Jiménez‐Valverde et. al. thus examined how changes in the distribution of probability of occurrences make discrimination capacity is a context-dependent characteristic. Through simulation, they found that a well-calibrated model, where the probability of randomly chosen positives have higher S then randomly chosen negatives (P) is equal to S, will not attain high AUC value, which is 0.83. and confirmed that discrimination depends on the distribution of the probabilities. Figure 2 shows some extreme cases demonstrating trade-offs between discrimination capacity and calibration reliability. When a model is well calibrated, dots should line up along the solid line.

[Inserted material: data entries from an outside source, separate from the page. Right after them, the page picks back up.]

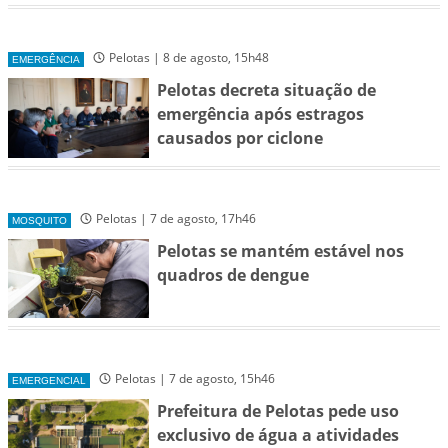
Pelotas | 8 de agosto, 15h48
EMERGÊNCIA
Pelotas decreta situação de
emergência após estragos
causados por ciclone
Pelotas | 7 de agosto, 17h46
MOSQUITO
Pelotas se mantém estável nos
quadros de dengue
Pelotas | 7 de agosto, 15h46
EMERGENCIAL
Prefeitura de Pelotas pede uso
exclusivo de água a atividades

Screen Shot 2016-02-17 at 12.05.25 PM

This paper not only well explained the difference between discrimination and calibration and why the increase of one compromises another, it also pointed out two implications in the field of SDM: first, it explains the devilish effect of the geographic extent, which is the reason for the negative relation between the relative occurrence area and discrimination capacity; second, discrimination may not be used to compare different modeling techniques for the same data population and to generalize conclusions beyond that population. It is noteworthy to aware limitations and conditions when evaluating our own models. One practical way is to not report AUC alone, but also be accompanied with information about the distribution of scoring system and, if possible, the model calibration plots.